== Segment start ==

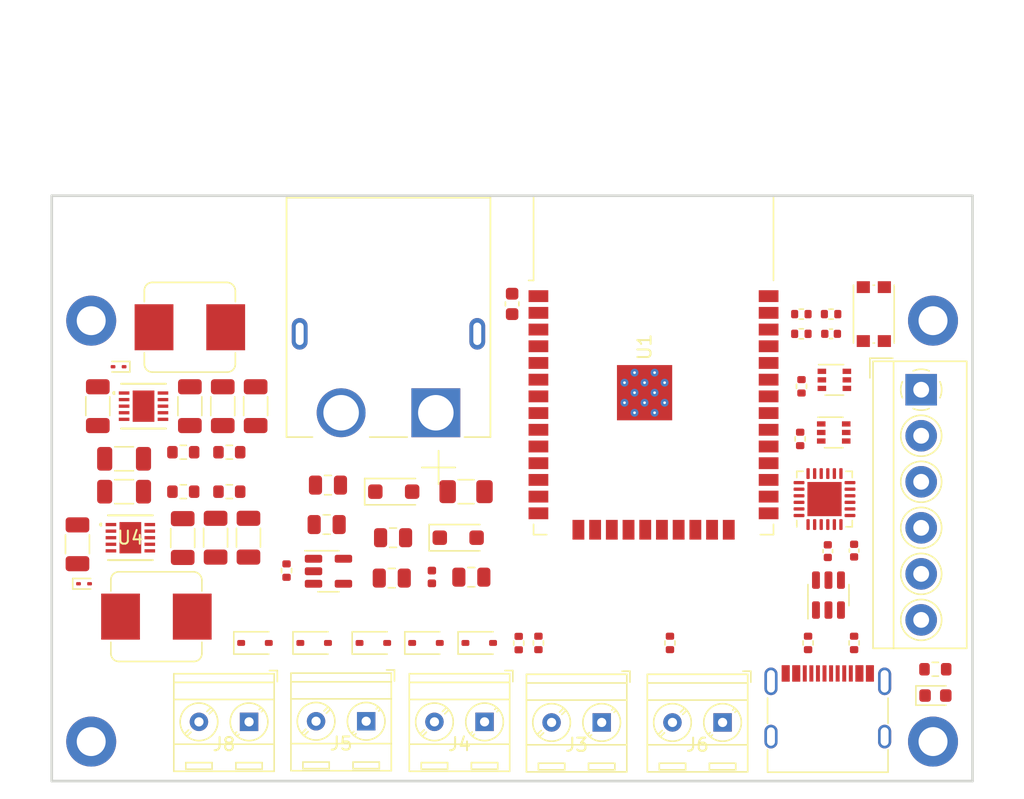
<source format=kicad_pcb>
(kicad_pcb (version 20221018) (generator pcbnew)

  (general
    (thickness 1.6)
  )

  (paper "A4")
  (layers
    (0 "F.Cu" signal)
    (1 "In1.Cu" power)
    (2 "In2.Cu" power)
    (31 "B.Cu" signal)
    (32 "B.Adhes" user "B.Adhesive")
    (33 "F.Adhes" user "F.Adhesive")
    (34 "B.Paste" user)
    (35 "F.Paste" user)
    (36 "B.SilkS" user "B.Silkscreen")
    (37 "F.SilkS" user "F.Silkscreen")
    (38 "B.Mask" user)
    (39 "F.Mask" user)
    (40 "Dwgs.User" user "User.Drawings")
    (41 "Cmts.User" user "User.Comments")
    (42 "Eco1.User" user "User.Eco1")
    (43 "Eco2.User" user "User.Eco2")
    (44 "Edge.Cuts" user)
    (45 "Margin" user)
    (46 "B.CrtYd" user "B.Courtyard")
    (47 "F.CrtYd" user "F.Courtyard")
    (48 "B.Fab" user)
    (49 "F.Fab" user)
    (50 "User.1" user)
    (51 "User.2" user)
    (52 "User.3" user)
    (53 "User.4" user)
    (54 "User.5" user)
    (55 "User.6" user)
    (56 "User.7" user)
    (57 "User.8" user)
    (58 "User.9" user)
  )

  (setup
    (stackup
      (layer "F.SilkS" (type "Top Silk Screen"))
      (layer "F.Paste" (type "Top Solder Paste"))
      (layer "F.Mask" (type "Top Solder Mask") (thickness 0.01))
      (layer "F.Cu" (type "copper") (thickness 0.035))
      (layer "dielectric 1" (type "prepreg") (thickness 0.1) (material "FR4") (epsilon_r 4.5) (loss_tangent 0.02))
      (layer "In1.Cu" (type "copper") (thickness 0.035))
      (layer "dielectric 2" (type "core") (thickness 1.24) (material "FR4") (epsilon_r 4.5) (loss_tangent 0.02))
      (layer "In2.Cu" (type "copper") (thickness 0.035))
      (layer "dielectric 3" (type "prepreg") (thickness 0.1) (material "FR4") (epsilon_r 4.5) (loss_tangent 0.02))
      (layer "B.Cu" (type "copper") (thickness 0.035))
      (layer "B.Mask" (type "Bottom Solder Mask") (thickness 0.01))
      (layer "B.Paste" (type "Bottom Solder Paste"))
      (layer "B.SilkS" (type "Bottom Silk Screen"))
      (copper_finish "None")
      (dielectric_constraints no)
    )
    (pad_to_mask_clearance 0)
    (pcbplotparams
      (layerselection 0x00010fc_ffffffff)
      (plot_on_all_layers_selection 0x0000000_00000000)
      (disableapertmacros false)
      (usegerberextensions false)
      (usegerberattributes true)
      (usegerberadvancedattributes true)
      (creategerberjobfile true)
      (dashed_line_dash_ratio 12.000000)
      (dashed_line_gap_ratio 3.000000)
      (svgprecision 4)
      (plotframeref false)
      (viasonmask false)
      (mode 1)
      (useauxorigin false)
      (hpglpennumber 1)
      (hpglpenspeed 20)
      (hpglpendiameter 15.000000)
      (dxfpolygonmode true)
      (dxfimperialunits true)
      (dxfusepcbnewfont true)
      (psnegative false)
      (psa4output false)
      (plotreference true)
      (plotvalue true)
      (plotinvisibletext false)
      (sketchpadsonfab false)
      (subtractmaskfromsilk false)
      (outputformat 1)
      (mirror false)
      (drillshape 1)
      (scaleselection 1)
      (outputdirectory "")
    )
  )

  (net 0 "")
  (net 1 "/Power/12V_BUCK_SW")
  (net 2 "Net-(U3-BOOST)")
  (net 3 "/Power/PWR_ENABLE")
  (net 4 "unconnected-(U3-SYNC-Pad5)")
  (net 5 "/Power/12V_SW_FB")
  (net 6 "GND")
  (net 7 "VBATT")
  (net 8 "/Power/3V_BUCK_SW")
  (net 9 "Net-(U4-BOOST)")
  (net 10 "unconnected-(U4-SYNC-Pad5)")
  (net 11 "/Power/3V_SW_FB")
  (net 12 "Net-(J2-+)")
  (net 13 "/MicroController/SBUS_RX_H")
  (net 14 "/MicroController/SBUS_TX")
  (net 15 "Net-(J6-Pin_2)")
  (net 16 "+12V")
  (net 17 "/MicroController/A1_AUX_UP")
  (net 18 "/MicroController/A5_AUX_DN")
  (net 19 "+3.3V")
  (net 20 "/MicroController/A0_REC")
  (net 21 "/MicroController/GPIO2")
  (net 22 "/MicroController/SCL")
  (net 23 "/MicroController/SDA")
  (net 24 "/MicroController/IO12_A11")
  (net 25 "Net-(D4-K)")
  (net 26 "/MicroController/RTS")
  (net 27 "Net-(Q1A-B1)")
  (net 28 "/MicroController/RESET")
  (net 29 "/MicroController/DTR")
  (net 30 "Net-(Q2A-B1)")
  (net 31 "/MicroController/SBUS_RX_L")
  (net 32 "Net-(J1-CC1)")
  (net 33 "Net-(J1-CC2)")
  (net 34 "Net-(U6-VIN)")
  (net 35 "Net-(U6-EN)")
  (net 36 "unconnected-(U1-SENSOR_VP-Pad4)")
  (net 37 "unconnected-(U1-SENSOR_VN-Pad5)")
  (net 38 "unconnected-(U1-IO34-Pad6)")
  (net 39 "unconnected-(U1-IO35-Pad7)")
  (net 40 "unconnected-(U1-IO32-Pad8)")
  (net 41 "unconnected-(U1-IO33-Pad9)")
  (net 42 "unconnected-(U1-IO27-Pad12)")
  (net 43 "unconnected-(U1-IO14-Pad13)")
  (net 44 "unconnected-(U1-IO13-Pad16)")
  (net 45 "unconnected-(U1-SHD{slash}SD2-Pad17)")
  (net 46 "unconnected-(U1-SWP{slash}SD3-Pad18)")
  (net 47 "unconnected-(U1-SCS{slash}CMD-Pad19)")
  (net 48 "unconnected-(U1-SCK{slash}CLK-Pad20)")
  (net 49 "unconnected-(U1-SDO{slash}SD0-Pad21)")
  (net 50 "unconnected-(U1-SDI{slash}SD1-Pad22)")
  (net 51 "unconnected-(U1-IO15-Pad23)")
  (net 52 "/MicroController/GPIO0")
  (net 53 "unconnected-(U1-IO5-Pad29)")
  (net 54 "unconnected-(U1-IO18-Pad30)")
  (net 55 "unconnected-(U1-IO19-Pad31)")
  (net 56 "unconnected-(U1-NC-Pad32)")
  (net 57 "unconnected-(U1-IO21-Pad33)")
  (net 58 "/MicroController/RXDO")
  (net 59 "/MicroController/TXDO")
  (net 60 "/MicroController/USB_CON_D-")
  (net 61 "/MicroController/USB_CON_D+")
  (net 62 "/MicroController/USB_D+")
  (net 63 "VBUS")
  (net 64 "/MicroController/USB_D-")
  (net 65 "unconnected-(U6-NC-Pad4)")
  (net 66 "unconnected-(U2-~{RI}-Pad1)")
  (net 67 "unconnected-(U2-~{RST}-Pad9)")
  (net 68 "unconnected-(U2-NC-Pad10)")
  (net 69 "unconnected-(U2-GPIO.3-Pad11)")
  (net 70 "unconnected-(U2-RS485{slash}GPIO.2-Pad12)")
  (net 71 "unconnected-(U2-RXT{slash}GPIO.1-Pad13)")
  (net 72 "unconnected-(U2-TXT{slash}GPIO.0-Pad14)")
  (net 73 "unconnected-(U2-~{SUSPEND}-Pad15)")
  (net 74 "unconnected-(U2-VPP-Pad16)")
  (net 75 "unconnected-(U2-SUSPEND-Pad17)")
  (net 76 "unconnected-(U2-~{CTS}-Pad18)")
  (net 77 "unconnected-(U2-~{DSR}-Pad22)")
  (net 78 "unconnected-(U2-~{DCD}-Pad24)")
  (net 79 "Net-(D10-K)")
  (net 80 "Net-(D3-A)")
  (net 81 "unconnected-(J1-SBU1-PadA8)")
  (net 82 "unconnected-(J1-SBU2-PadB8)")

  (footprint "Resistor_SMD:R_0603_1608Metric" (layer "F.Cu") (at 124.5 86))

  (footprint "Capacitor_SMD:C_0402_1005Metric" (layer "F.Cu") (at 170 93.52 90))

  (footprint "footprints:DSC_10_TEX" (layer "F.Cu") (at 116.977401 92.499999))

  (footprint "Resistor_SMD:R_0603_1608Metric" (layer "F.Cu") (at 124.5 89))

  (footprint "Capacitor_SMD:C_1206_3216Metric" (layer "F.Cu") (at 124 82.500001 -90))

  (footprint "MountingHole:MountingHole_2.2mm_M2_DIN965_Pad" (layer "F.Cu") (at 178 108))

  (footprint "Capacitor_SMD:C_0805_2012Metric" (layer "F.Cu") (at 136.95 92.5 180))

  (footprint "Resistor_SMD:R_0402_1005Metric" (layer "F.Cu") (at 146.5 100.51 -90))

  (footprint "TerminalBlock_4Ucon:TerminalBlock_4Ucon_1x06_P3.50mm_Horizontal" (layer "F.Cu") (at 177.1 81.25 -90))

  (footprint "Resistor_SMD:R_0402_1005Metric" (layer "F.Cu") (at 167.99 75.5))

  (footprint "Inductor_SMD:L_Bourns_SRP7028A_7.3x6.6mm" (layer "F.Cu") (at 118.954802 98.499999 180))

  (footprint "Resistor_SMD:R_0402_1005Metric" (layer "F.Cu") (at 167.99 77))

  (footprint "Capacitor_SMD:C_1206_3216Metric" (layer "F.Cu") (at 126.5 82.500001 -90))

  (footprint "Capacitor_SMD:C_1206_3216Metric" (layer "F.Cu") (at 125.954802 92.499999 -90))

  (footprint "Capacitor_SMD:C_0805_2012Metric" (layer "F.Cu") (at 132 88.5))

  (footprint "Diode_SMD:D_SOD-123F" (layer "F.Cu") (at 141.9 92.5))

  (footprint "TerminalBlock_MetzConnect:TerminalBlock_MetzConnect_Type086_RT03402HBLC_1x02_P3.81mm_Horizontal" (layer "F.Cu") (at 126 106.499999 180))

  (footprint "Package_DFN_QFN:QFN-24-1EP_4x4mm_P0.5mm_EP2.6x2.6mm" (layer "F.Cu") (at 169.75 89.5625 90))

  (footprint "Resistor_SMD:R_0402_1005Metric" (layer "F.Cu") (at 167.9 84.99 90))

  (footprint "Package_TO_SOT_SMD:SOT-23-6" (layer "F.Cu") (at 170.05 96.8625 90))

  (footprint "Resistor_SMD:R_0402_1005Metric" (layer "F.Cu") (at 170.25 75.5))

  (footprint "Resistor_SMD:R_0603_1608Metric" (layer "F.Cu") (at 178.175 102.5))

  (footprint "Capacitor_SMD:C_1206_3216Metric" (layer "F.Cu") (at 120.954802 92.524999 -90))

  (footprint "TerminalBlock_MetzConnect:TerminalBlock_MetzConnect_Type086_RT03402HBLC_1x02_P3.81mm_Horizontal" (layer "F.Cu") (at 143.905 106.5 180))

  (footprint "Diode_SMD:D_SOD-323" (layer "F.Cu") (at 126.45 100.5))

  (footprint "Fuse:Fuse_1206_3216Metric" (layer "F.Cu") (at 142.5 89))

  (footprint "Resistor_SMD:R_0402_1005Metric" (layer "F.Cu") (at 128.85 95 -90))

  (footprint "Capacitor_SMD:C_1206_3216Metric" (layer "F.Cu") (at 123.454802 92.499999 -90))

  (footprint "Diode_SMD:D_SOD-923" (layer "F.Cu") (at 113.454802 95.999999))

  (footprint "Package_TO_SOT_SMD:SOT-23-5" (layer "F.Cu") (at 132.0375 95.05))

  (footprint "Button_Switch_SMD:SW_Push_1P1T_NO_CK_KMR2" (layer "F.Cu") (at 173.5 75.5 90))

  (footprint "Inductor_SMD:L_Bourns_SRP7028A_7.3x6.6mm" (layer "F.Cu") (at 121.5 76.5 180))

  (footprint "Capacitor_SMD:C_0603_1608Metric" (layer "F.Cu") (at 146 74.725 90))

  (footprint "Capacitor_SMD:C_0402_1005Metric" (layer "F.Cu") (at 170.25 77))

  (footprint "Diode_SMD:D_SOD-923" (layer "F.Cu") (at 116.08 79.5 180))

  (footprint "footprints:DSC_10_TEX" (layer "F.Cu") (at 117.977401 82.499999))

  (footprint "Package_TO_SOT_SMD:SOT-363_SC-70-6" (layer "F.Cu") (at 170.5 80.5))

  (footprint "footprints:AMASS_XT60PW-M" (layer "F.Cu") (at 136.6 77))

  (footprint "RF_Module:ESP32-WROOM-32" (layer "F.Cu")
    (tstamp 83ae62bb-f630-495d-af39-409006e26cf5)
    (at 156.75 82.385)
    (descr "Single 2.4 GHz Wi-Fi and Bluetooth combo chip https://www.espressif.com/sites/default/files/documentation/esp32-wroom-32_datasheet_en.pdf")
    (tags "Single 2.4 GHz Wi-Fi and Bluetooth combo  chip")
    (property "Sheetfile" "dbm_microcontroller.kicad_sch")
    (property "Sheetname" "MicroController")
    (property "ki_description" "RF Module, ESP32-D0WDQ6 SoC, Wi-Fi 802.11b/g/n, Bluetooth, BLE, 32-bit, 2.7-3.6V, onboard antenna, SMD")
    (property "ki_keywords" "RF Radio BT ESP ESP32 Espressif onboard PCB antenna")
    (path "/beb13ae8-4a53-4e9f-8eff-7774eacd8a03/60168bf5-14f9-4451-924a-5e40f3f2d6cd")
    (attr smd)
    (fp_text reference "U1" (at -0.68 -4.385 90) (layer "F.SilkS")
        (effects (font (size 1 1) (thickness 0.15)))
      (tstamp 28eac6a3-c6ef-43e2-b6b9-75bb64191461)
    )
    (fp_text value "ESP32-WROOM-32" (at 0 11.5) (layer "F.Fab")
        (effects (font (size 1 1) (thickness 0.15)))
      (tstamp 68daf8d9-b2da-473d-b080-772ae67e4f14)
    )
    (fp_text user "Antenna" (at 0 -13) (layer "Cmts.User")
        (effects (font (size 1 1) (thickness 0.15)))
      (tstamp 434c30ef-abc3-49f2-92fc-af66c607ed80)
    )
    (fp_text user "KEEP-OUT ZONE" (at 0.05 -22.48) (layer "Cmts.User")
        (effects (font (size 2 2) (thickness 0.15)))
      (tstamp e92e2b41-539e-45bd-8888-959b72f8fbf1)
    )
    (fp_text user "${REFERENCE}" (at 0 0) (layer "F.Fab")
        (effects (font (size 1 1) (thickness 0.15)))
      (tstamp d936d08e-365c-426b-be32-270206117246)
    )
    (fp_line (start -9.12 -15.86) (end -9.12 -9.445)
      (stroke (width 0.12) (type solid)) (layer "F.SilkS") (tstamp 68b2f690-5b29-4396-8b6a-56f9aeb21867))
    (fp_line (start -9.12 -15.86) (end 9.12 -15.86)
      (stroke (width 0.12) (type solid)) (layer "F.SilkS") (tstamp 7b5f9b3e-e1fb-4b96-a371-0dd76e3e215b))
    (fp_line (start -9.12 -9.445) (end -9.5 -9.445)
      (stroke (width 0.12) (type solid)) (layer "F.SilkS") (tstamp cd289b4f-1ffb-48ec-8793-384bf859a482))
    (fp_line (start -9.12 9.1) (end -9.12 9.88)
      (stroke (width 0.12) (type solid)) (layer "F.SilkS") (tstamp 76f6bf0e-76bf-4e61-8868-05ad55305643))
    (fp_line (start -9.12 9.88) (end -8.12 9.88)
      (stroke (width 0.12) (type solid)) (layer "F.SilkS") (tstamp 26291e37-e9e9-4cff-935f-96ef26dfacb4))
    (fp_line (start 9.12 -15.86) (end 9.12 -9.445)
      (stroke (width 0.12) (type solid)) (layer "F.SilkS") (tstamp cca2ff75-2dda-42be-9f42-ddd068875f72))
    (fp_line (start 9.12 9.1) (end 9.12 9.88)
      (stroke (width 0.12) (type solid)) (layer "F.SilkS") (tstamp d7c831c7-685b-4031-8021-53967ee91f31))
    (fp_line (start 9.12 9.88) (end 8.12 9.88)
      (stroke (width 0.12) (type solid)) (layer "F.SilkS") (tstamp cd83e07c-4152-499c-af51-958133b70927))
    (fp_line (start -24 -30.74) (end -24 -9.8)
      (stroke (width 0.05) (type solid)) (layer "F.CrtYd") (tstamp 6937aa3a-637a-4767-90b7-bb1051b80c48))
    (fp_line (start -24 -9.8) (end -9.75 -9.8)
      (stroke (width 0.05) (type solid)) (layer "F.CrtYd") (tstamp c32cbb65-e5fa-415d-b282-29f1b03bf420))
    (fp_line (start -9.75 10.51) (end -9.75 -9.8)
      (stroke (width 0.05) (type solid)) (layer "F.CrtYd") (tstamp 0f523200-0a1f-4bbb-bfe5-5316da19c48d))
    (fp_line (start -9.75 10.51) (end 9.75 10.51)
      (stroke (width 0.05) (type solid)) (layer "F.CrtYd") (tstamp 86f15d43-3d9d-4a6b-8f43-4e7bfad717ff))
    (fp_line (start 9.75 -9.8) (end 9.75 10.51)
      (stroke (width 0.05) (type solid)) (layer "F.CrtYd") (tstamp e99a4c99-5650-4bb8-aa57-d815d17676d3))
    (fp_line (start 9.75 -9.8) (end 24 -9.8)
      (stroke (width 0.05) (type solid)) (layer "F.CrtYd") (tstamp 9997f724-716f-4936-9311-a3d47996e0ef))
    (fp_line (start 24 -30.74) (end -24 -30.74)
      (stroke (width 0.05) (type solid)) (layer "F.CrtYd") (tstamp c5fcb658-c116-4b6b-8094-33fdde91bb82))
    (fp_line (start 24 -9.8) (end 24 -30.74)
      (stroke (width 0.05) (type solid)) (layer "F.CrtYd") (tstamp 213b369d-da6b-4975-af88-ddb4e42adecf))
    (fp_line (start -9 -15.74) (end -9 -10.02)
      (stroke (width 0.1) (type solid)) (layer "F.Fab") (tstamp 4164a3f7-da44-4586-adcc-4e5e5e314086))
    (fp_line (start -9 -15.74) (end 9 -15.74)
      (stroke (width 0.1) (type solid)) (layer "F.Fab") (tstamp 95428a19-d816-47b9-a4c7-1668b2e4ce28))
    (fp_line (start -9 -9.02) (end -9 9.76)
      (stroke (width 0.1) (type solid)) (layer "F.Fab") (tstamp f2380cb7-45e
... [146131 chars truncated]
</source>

== Segment end ==
== Segment start ==

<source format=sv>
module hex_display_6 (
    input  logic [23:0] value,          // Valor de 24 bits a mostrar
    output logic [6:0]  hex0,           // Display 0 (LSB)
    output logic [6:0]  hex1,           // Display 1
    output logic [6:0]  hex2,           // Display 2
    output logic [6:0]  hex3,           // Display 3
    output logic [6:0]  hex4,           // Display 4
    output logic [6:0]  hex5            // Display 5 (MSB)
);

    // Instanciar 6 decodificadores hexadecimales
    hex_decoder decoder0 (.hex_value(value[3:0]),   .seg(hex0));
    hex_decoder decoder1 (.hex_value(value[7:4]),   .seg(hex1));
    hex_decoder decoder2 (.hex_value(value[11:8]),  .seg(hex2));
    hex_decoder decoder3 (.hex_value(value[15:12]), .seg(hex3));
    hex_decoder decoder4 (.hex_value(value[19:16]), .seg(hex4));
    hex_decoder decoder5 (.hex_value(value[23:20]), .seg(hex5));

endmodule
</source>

== Segment end ==
== Segment start ==

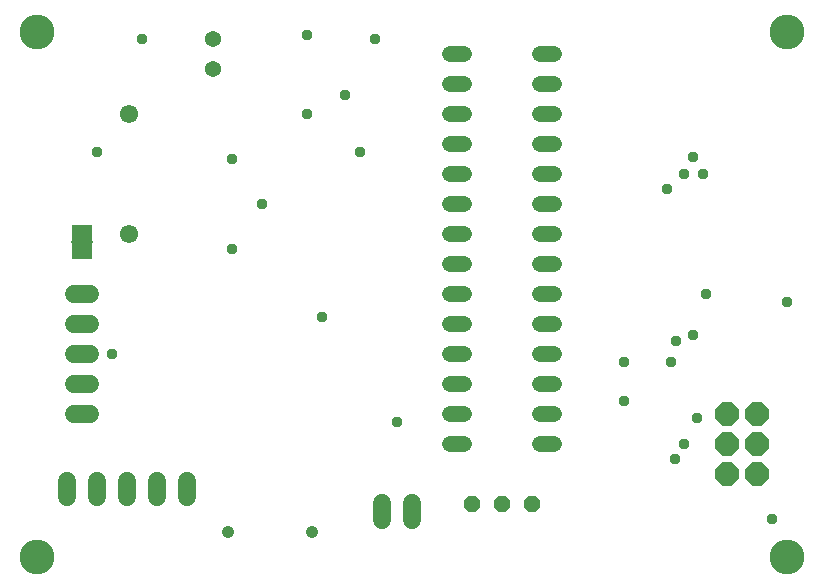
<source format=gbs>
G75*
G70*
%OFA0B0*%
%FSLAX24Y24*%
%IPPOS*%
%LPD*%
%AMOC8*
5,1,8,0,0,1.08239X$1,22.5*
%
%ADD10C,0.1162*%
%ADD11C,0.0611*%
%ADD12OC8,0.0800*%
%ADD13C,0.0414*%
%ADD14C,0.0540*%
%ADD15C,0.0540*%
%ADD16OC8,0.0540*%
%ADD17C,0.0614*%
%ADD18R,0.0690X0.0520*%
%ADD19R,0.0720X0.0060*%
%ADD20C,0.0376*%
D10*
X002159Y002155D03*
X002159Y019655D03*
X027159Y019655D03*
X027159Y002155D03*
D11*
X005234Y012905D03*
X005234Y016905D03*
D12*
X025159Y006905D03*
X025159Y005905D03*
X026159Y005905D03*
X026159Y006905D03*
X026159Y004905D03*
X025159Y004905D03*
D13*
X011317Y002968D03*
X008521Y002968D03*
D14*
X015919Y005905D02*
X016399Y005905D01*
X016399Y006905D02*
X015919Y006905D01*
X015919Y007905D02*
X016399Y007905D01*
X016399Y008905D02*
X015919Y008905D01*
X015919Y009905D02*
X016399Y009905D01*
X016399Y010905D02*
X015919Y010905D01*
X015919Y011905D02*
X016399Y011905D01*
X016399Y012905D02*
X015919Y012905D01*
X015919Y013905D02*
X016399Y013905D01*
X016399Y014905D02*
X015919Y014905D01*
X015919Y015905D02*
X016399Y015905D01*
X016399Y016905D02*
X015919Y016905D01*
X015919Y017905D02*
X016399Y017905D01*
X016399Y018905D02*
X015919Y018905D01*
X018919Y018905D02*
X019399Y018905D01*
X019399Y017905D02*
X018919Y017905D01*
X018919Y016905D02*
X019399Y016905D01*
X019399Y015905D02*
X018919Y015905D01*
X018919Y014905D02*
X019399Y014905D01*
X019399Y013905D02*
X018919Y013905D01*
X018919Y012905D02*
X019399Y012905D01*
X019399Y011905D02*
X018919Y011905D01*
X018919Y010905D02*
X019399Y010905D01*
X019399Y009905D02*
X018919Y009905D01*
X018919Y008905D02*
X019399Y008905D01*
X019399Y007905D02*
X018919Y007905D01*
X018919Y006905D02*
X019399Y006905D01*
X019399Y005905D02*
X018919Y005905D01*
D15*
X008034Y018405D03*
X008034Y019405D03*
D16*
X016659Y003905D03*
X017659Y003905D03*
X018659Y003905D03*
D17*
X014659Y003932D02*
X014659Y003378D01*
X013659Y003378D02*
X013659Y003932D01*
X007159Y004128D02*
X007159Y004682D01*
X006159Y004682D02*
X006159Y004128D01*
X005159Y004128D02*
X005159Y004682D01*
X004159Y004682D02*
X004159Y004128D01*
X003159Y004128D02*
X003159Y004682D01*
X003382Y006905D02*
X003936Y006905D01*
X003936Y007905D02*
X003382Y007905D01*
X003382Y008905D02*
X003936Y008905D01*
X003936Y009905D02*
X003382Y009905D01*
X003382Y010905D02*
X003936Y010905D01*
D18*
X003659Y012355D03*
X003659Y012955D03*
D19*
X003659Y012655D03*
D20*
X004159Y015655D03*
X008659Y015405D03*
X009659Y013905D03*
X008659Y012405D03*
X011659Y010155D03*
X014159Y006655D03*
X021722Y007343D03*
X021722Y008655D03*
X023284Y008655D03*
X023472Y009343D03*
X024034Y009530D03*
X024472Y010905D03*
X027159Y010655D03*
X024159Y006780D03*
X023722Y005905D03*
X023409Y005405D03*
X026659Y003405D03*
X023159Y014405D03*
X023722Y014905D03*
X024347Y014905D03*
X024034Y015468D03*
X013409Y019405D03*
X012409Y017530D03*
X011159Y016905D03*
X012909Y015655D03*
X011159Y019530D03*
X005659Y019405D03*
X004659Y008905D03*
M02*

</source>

== Segment end ==

Find how many lines in the entries include the string "Silkscreen", and state only the number.

[Written response]: 2